◆ Challenge
Reproduce every line of the records below without changing anything.

Some records:
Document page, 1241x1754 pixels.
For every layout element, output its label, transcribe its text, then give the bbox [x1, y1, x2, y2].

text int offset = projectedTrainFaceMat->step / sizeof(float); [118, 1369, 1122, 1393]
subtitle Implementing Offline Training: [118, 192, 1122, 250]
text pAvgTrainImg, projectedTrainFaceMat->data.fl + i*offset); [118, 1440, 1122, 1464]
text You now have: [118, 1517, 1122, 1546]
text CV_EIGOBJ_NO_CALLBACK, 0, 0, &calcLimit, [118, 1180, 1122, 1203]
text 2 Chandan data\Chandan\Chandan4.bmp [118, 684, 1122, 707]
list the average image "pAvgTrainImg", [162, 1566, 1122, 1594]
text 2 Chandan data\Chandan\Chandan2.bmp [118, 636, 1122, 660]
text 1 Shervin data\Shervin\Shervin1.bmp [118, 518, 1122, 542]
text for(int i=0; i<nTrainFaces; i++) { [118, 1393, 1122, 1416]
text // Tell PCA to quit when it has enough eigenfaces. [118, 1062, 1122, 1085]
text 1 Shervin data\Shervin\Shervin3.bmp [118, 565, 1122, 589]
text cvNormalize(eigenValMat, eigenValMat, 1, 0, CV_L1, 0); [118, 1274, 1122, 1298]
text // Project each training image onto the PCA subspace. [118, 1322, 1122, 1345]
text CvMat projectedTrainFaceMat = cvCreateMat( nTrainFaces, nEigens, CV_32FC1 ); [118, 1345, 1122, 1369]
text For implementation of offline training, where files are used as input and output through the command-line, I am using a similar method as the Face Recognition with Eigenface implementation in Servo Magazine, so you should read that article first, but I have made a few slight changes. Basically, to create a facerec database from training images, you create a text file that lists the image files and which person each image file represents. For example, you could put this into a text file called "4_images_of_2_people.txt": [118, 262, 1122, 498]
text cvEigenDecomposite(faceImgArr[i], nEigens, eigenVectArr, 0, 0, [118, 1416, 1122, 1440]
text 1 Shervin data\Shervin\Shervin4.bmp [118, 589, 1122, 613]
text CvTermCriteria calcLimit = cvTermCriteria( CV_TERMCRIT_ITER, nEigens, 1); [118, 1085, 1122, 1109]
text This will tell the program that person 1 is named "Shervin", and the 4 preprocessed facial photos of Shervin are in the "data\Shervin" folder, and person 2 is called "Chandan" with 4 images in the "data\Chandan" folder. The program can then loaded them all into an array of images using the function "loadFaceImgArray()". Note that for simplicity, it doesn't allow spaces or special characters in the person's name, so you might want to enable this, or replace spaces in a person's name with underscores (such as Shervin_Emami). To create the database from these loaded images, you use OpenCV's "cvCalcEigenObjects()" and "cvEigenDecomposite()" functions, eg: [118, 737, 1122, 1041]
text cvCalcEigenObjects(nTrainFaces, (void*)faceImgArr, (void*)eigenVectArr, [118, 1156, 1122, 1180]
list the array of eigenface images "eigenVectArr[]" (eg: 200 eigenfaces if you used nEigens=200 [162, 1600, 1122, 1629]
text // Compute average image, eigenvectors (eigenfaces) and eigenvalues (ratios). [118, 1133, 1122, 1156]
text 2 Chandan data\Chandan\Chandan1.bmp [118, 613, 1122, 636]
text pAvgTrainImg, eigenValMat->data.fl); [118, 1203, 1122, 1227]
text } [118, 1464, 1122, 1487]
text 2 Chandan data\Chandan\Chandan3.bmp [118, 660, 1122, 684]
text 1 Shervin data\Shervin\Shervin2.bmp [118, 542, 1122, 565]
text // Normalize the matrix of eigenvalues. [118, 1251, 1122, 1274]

◆ Written response
Document page, 1241x1754 pixels.
For every layout element, output its label, transcribe its text, then give the bbox [x1, y1, x2, y2].

text int offset = projectedTrainFaceMat->step / sizeof(float); [118, 1369, 1122, 1393]
subtitle Implementing Offline Training: [118, 192, 1122, 250]
text pAvgTrainImg, projectedTrainFaceMat->data.fl + i*offset); [118, 1440, 1122, 1464]
text You now have: [118, 1517, 1122, 1546]
text CV_EIGOBJ_NO_CALLBACK, 0, 0, &calcLimit, [118, 1180, 1122, 1203]
text 2 Chandan data\Chandan\Chandan4.bmp [118, 684, 1122, 707]
list the average image "pAvgTrainImg", [162, 1566, 1122, 1594]
text 2 Chandan data\Chandan\Chandan2.bmp [118, 636, 1122, 660]
text 1 Shervin data\Shervin\Shervin1.bmp [118, 518, 1122, 542]
text for(int i=0; i<nTrainFaces; i++) { [118, 1393, 1122, 1416]
text // Tell PCA to quit when it has enough eigenfaces. [118, 1062, 1122, 1085]
text 1 Shervin data\Shervin\Shervin3.bmp [118, 565, 1122, 589]
text cvNormalize(eigenValMat, eigenValMat, 1, 0, CV_L1, 0); [118, 1274, 1122, 1298]
text // Project each training image onto the PCA subspace. [118, 1322, 1122, 1345]
text CvMat projectedTrainFaceMat = cvCreateMat( nTrainFaces, nEigens, CV_32FC1 ); [118, 1345, 1122, 1369]
text For implementation of offline training, where files are used as input and output through the command-line, I am using a similar method as the Face Recognition with Eigenface implementation in Servo Magazine, so you should read that article first, but I have made a few slight changes. Basically, to create a facerec database from training images, you create a text file that lists the image files and which person each image file represents. For example, you could put this into a text file called "4_images_of_2_people.txt": [118, 262, 1122, 498]
text cvEigenDecomposite(faceImgArr[i], nEigens, eigenVectArr, 0, 0, [118, 1416, 1122, 1440]
text 1 Shervin data\Shervin\Shervin4.bmp [118, 589, 1122, 613]
text CvTermCriteria calcLimit = cvTermCriteria( CV_TERMCRIT_ITER, nEigens, 1); [118, 1085, 1122, 1109]
text This will tell the program that person 1 is named "Shervin", and the 4 preprocessed facial photos of Shervin are in the "data\Shervin" folder, and person 2 is called "Chandan" with 4 images in the "data\Chandan" folder. The program can then loaded them all into an array of images using the function "loadFaceImgArray()". Note that for simplicity, it doesn't allow spaces or special characters in the person's name, so you might want to enable this, or replace spaces in a person's name with underscores (such as Shervin_Emami). To create the database from these loaded images, you use OpenCV's "cvCalcEigenObjects()" and "cvEigenDecomposite()" functions, eg: [118, 737, 1122, 1041]
text cvCalcEigenObjects(nTrainFaces, (void*)faceImgArr, (void*)eigenVectArr, [118, 1156, 1122, 1180]
list the array of eigenface images "eigenVectArr[]" (eg: 200 eigenfaces if you used nEigens=200 [162, 1600, 1122, 1629]
text // Compute average image, eigenvectors (eigenfaces) and eigenvalues (ratios). [118, 1133, 1122, 1156]
text 2 Chandan data\Chandan\Chandan1.bmp [118, 613, 1122, 636]
text pAvgTrainImg, eigenValMat->data.fl); [118, 1203, 1122, 1227]
text } [118, 1464, 1122, 1487]
text 2 Chandan data\Chandan\Chandan3.bmp [118, 660, 1122, 684]
text 1 Shervin data\Shervin\Shervin2.bmp [118, 542, 1122, 565]
text // Normalize the matrix of eigenvalues. [118, 1251, 1122, 1274]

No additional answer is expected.